THW-Präsident Albrecht Broemme, als der Sturm an den Türen rüttelte
Seit drei Jahren werde an Umzugsmöglichkeiten gefeilt. Der Umzug sei derzeit im Jahr 2016 geplant. Und das hält Broemme, der sich allerdings nicht festlegen wollte, für "durchaus realistisch." Jedenfalls laufen Gespräche mit den zuständigen Gremien und Personen in Bund und Land auf Hochtouren, versicherte der THW-Präsident, während ein Sturm an den Grundfesten der THW-Behausung rüttelte und den Redner zu der schlagfertigen Bemerkung veranlasste: "Alles braucht seine Zeit. Auch das wird die Sache nicht beschleunigen." Voraussetzung dafür sei allerdings, dass sich in Deutschland und in der Markgrafenstadt weiterhin Menschen finden, die bereits sind, sich im THW unter anderem auch in der Jugendarbeit zu engagieren. "Wenn wir das schaffen, sind wir auch in Zukunft gut aufgestellt", betonte Albrecht Broemme, der seine Helfer überall in den Krisenregionen der Welt, vor allem in Sachen Wasserversorgung, Trinkwasseruntersuchungen und Abwasserbeseitigung im Einsatz weiß und engagiert um Verständnis für die unfassbaren Flüchtlingsdramen warb, die sich in diesen Regionen abspielen. Auf humanitäre Hilfen jeder Art dürfe und könne nicht verzichtet werden.

Ehrungen: Mit der Fluthelfermedaille des Bundes und mit der Medaille des Landes Brandenburg wurden Daniel Grunwald, Markus Stibi, Steffen Puls, Thomas Lenz, Manfred Heuberger, Dominik Kroboth, Julian Faller, Simon Gerstner, Sebastian Pfeifer Tino Sieg und Johannes Leisinger ausgezeichnet.

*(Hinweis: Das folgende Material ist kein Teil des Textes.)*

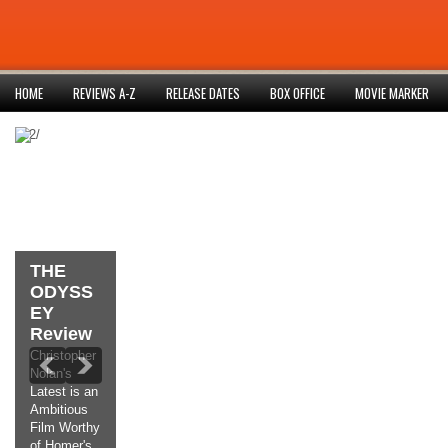
HOME
REVIEWS A-Z
RELEASE DATES
BOX OFFICE
MOVIE MARKER
852/
THE
ODYSS
EY
Review
Christopher
Nolan's
Latest is an
Ambitious
Film Worthy
of Homer's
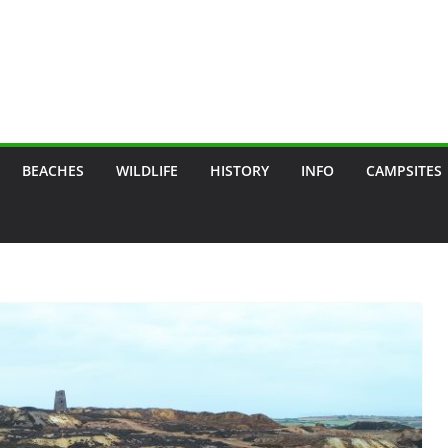
BEACHES
WILDLIFE
HISTORY
INFO
CAMPSITES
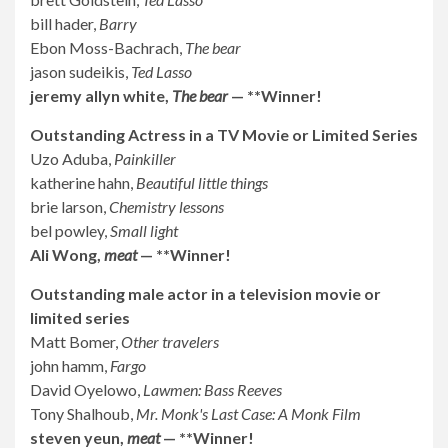
bill hader,
Barry
Ebon Moss-Bachrach,
The bear
jason sudeikis,
Ted Lasso
jeremy allyn white,
The bear
— **Winner!
Outstanding Actress in a TV Movie or Limited Series
Uzo Aduba,
Painkiller
katherine hahn,
Beautiful little things
brie larson,
Chemistry lessons
bel powley,
Small light
Ali Wong,
meat
— **Winner!
Outstanding male actor in a television movie or
limited series
Matt Bomer,
Other travelers
john hamm,
Fargo
David Oyelowo,
Lawmen: Bass Reeves
Tony Shalhoub,
Mr. Monk's Last Case: A Monk Film
steven yeun,
meat
— **Winner!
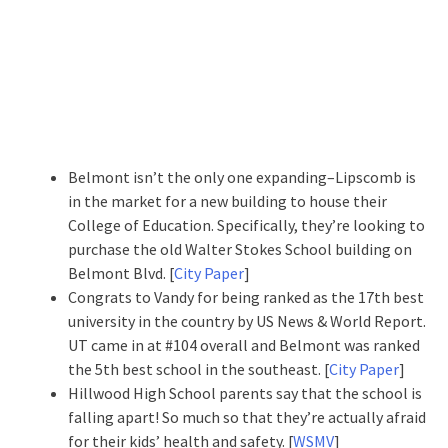
Belmont isn’t the only one expanding–Lipscomb is
in the market for a new building to house their
College of Education. Specifically, they’re looking to
purchase the old Walter Stokes School building on
Belmont Blvd. [
City Paper
]
Congrats to Vandy for being ranked as the 17th best
university in the country by US News & World Report.
UT came in at #104 overall and Belmont was ranked
the 5th best school in the southeast. [
City Paper
]
Hillwood High School parents say that the school is
falling apart! So much so that they’re actually afraid
for their kids’ health and safety. [
WSMV
]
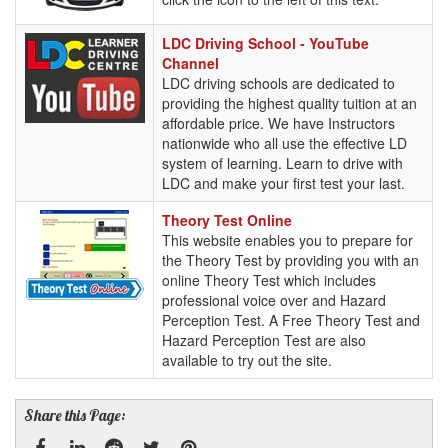
LDC
LDC Driving School - YouTube
Driving
Channel
School
LDC driving schools are dedicated to
-
providing the highest quality tuition at an
YouTube
affordable price. We have Instructors
Channel
nationwide who all use the effective LD
system of learning. Learn to drive with
LDC and make your first test your last.
Theory
Theory Test Online
Test
This website enables you to prepare for
Online
the Theory Test by providing you with an
online Theory Test which includes
professional voice over and Hazard
Perception Test. A Free Theory Test and
Hazard Perception Test are also
available to try out the site.
Share this Page:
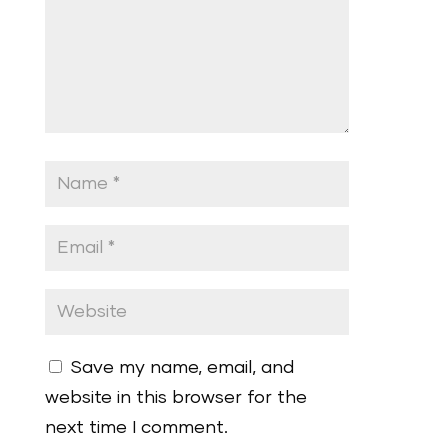
Save my name, email, and
website in this browser for the
next time I comment.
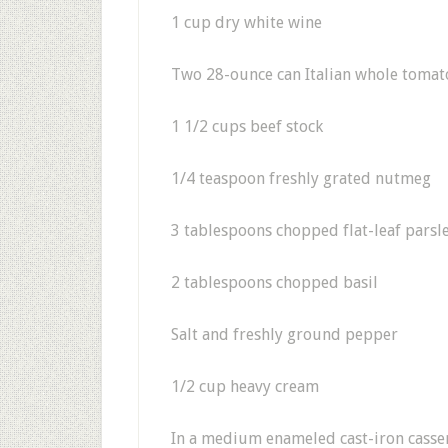
1 cup dry white wine
Two 28-ounce can Italian whole tomato
1 1/2 cups beef stock
1/4 teaspoon freshly grated nutmeg
3 tablespoons chopped flat-leaf parsl
2 tablespoons chopped basil
Salt and freshly ground pepper
1/2 cup heavy cream
In a medium enameled cast-iron cassero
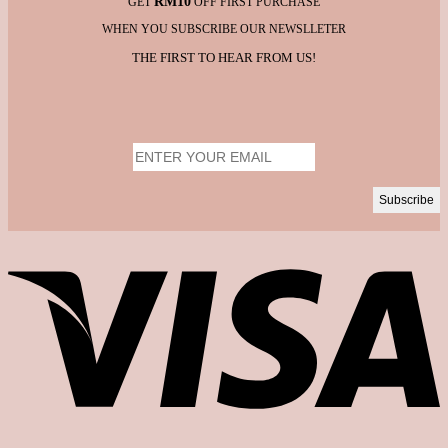
RM10
GET
OFF FIRST PURCHASE
WHEN YOU SUBSCRIBE OUR NEWSLLETER
THE FIRST TO HEAR FROM US!
V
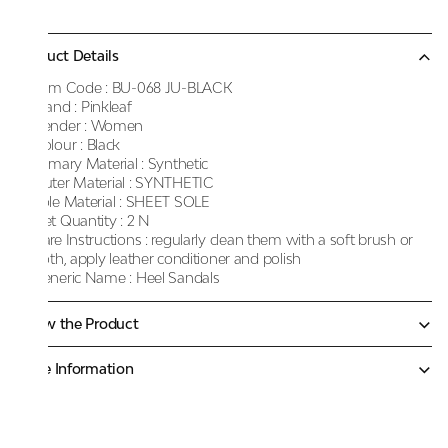
Product Details
Item Code :
BU-068 JU-BLACK
Brand :
Pinkleaf
Gender :
Women
Colour :
Black
Primary Material :
Synthetic
Outer Material :
SYNTHETIC
Sole Material :
SHEET SOLE
Net Quantity :
2 N
Care Instructions :
regularly clean them with a soft brush or
cloth, apply leather conditioner and polish
Generic Name :
Heel Sandals
Know the Product
More Information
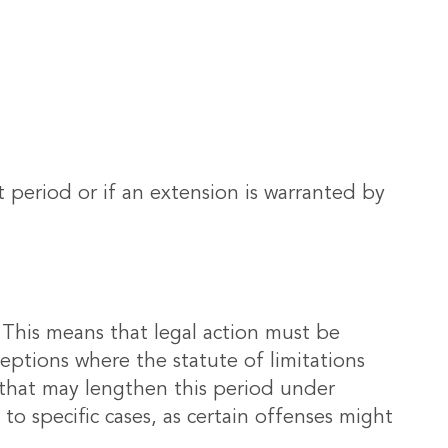
t period or if an extension is warranted by
rs. This means that legal action must be
eptions where the statute of limitations
s that may lengthen this period under
d to specific cases, as certain offenses might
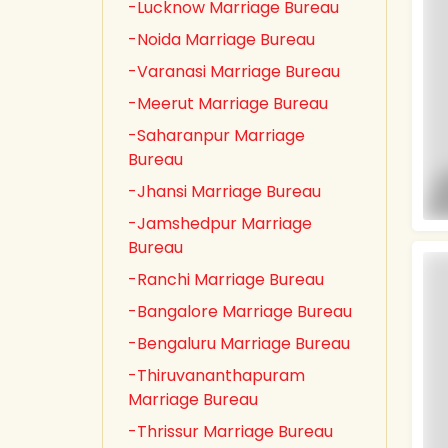
-Lucknow Marriage Bureau
-Noida Marriage Bureau
-Varanasi Marriage Bureau
-Meerut Marriage Bureau
-Saharanpur Marriage
Bureau
-Jhansi Marriage Bureau
-Jamshedpur Marriage
Bureau
-Ranchi Marriage Bureau
-Bangalore Marriage Bureau
-Bengaluru Marriage Bureau
-Thiruvananthapuram
Marriage Bureau
-Thrissur Marriage Bureau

Sie haben, so Sebastian Pfeifer, "im Einsatz oder hier vor Ort viel Herzblut und noch mehr Zeit in die Aufgabe investiert, Hochwasser- und Wetterschäden zu beseitigen sowie weitere zu verhindern und im Übrigen gelerntes und geübtes Wissen zum Wohl der Menschen in den betroffenen Gebieten eingesetzt."